Major Breakthrough As Scientists Have Just Developed The World’s Smallest Transistor

We have always been looking to get smaller and smaller components so that we can fit more of them onto integrated circuits. And a group of scientists have succeeded in creating the world’s smallest transistor. The scientists were able to produce a switch with a 1-nanometre gate. This means that we can populate more integrated circuits with these smaller transistors. Unlike any regular transistors that you might have seen, the new prototypes aren’t made out of silicon. Their size is something amazing, if you want to judge how small they are then just know that a human hair is around 80,000 to 100,000 nanometres wide (let that sink in!).

We are hopefully going to keep Moore's Law alive with this new breakthrough

This new research by the team at University of California, Berkeley, could essentially keep Moore’s Law alive. Moore’s Law, named after Intel’s co-founder Gordon Moore, states that the total number of transistors in an integrated circuit will almost double every two years thereby producing more powerful and complex computer processors. The problem is that transistors are already so tiny that we had almost run out of ways to make them any smaller. Thanks to the team we’ve beaten the 5-nanometre threshold that was considered the max a transistor could be shrunk.

"We made the smallest transistor reported to date," says researcher Ali Javey, the head of Berkeley Lab's Materials Science Division. "We demonstrated a 1-nanometre-gate transistor, showing that with the choice of proper materials, there is a lot more room to shrink our electronics."

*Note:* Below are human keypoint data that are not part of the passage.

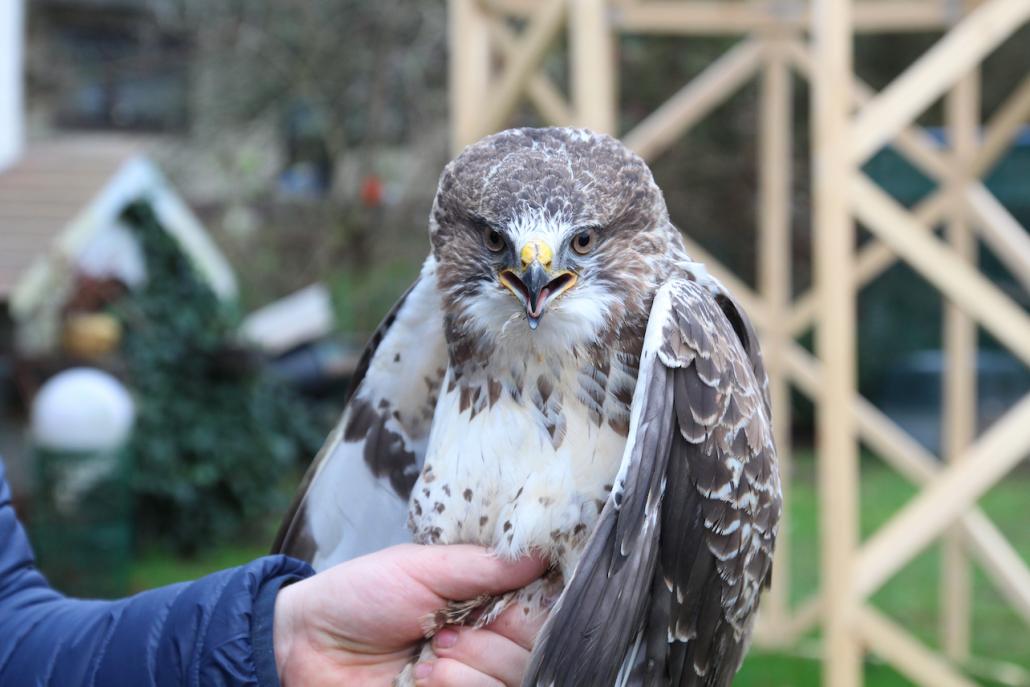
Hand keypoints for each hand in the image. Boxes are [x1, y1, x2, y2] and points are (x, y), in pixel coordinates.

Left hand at [274, 544, 547, 685]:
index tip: (494, 604)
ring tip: (426, 658)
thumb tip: (541, 553)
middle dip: (489, 642)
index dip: (528, 609)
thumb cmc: (360, 596)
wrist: (308, 648)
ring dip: (466, 670)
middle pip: (535, 650)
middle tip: (444, 631)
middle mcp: (489, 643)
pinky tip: (423, 680)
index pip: (542, 608)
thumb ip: (482, 564)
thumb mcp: (420, 567)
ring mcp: (473, 679)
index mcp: (487, 600)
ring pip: (513, 679)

In normal transistors silicon is the ideal material to be used; this is because electrons flow easily through with very low resistance. But Javey and his team were able to cross the threshold by a margin because they used carbon nanotubes along with a material called molybdenum disulphide (MoS2). Even though there is much greater resistance when MoS2 is used, it is actually beneficial. The slow-down effect that is met when transistors are extremely small is very useful because it helps to control the electron behavior.

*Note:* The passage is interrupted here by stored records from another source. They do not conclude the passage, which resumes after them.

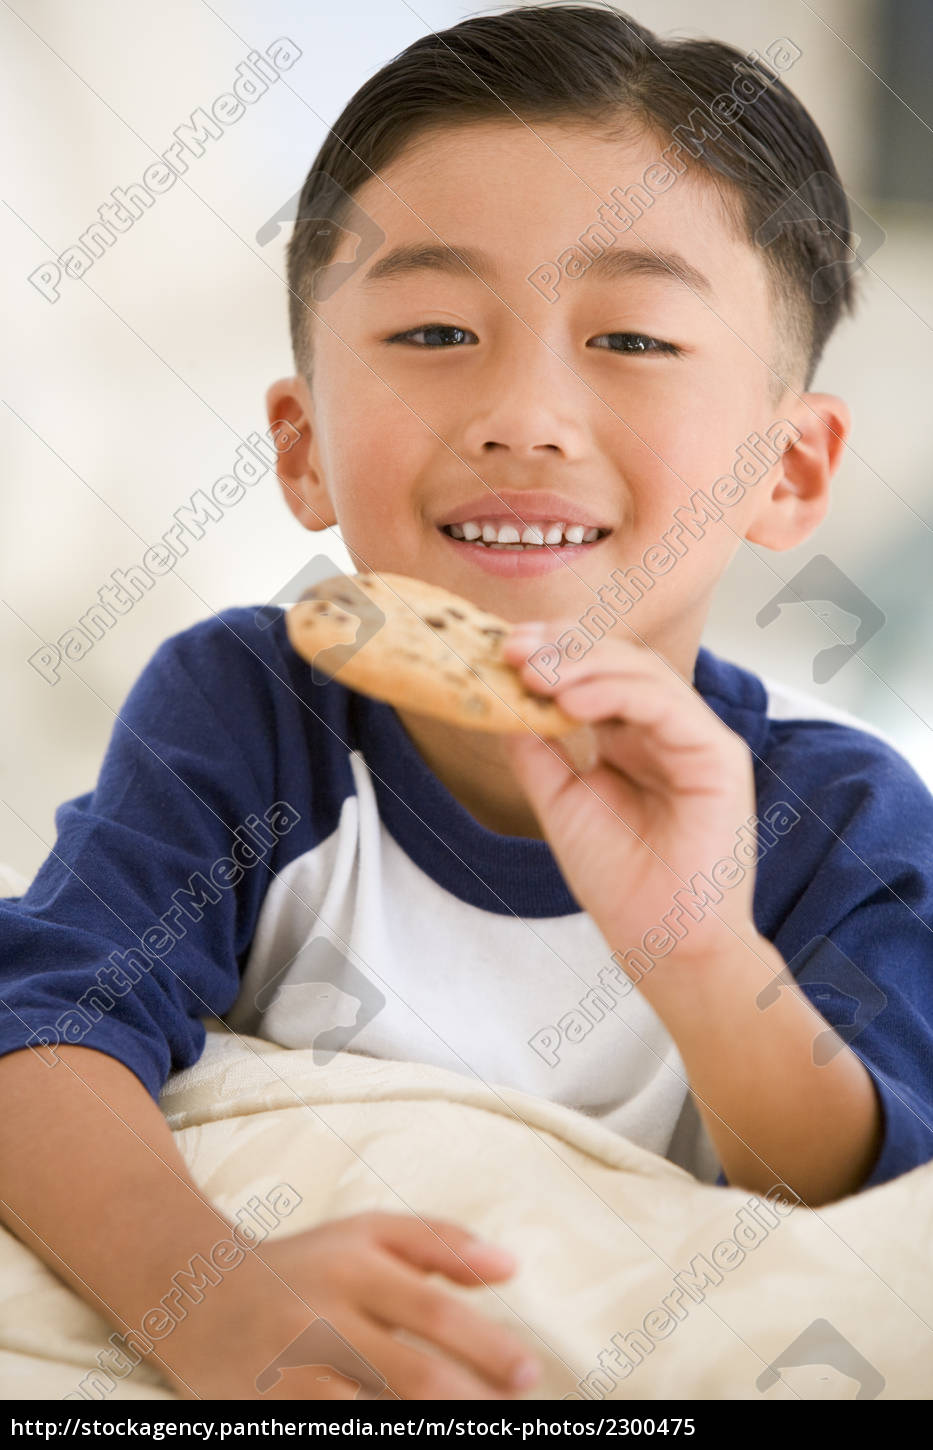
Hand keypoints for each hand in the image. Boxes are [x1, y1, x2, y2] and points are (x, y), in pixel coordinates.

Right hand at [163, 1211, 539, 1399]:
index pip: (433, 1311)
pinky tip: (408, 1434)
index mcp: (354, 1267)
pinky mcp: (268, 1411)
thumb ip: (439, 1243)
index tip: (529, 1373)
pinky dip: (370, 1430)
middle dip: (469, 1403)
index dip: (487, 1346)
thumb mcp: (365, 1231)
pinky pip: (331, 1427)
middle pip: (411, 1374)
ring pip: (371, 1411)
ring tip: (472, 1431)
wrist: (195, 1292)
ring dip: (427, 1426)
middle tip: (511, 1417)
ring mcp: (291, 1372)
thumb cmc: (302, 1263)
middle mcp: (322, 1319)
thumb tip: (511, 1266)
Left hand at [502, 624, 759, 972]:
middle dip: (561, 648)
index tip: (501, 649)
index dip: (551, 652)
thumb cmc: (621, 883)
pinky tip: (570, 698)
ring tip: (532, 672)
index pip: (595, 672)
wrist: (662, 942)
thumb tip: (500, 697)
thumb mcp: (561, 801)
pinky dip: (615, 692)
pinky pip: (666, 705)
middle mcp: (665, 729)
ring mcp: (694, 739)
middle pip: (617, 660)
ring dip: (581, 663)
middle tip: (511, 649)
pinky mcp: (717, 756)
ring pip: (642, 672)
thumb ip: (537, 750)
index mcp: (633, 736)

The MoS2 transistor keeps electrons under control

The reason why the 5-nanometre transistor was considered to be the maximum limit was that if you smaller than that size with silicon then a phenomenon called quantum tunnelling occurs. In the process electrons start leaping from one transistor to the next and the signals get mixed-up and go wild.

transistor 1

"This means we can't turn off the transistors," says lead researcher Sujay Desai. "The electrons are out of control."a

When testing the researchers showed that their transistor could effectively control the flow of electrons. The electrons did not go out of control with the MoS2 transistor. This is such a big achievement because apart from the obvious better performance in computers, nobody knew this could be done. This will open up a lot of places for the world of science as people will be experimenting with this new technique now.

"The semiconductor industry has long assumed that any gate below 5 nanometres wouldn't work, so anything below that was not even considered,"says Desai.

"This research shows that sub–5-nanometer gates should not be discounted… By changing the material from silicon to MoS2, we can make a transistor with a gate that is just 1 nanometer in length, and operate it like a switch."

We're still not there yet, but we're taking baby steps

There’s still a long way to go but at least we now know that the 5-nanometre theoretical limit can be broken. The researchers have shown the way now all they need to do is figure out how to reliably manufacture them at a large scale and soon we’ll be using 1-nanometre transistors in our mobiles and computers alike and keep something, Gordon Moore predicted a long time ago, alive.

Gordon Moore, co-founder of Intel and creator of Moore's Law.

"This work demonstrated the shortest transistor ever," says Javey. "However, it's a proof of concept. We have not yet packed these transistors onto a chip, and we haven't done this billions of times over."

"[T]his work is important to show that we are no longer limited to a 5-nanometre gate for our transistors," says Javey. "Moore's Law can continue a while longer by proper engineering of the semiconductor material and device architecture."